Jack plans to go to law school next year. He’s considering practicing antitrust law, although he’s also interested in politics or perhaps pursuing a doctorate in economics.
“There is no doubt that Cory is a very bright and talented student,” said Jason Dunick, director of undergraduate programs for the Economics Department in the College of Humanities and Social Sciences. “But further, he is able to pair that ability with a high level of intellectual curiosity.

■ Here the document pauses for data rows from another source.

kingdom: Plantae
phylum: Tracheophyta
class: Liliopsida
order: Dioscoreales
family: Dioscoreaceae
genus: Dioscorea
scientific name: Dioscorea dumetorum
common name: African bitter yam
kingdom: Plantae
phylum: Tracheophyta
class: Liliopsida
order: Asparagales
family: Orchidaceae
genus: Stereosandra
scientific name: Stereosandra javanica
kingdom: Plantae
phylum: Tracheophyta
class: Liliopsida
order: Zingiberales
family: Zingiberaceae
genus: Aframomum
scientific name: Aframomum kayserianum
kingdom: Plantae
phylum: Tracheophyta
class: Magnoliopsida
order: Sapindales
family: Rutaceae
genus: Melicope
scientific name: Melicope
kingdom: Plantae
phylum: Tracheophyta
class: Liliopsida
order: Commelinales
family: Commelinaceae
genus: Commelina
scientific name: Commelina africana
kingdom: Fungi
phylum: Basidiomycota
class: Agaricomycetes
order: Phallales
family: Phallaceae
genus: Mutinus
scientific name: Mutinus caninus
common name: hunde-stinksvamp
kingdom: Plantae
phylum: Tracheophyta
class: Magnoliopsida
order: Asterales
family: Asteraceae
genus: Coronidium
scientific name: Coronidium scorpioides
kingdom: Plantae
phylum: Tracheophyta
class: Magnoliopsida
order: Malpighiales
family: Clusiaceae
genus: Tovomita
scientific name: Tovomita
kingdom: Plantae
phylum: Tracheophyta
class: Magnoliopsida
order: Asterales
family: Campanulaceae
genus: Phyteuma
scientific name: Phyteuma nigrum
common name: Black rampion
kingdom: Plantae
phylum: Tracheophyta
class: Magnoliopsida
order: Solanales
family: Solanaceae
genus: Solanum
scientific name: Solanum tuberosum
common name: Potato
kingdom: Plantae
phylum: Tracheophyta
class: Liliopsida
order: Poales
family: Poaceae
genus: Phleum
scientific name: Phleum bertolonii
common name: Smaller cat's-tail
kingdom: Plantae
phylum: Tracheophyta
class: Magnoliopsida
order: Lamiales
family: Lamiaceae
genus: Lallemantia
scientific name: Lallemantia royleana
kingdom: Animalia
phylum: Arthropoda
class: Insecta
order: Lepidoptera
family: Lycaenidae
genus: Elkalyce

I am certain those things will take him far in his career.”
— Anna Stolley Perskey
Syed Abbas
Biology, Neuroscience
Syed Abbas’ days as an undergraduate student at George Mason University and a member of the Honors College will soon be over, but his presence on campus will extend far longer.
That’s because the Arlington, Virginia, native who majored in biology and neuroscience has created a legacy for himself after completing an impressive Office of Student Scholarship, Creative Activities, and Research (OSCAR) undergrad research project that saw him help construct Greta Ann Herin’s neuroscience lab from scratch.
Using the $1,500 they each received for their OSCAR grants, Abbas and classmates Ali Ahmad and Paresha Khan created a fully functional lab, setting up servers and software, putting up microscopes, creating an electronics rack and perfusion system, and connecting the electronic equipment.
“It’s going to help people learn after I’m gone,” Abbas said. “I’m not the only one using it. Mason students after me are going to be using it and getting research experience.”
Herin, his advisor, called him “an invaluable resource.”
“He really helped build the lab from the ground up,” she said.
Abbas’ contributions to the community don’t stop there. In 2019, he founded the nonprofit George Mason Food Assistance Club to help feed the hungry. The organization has more than 100 members.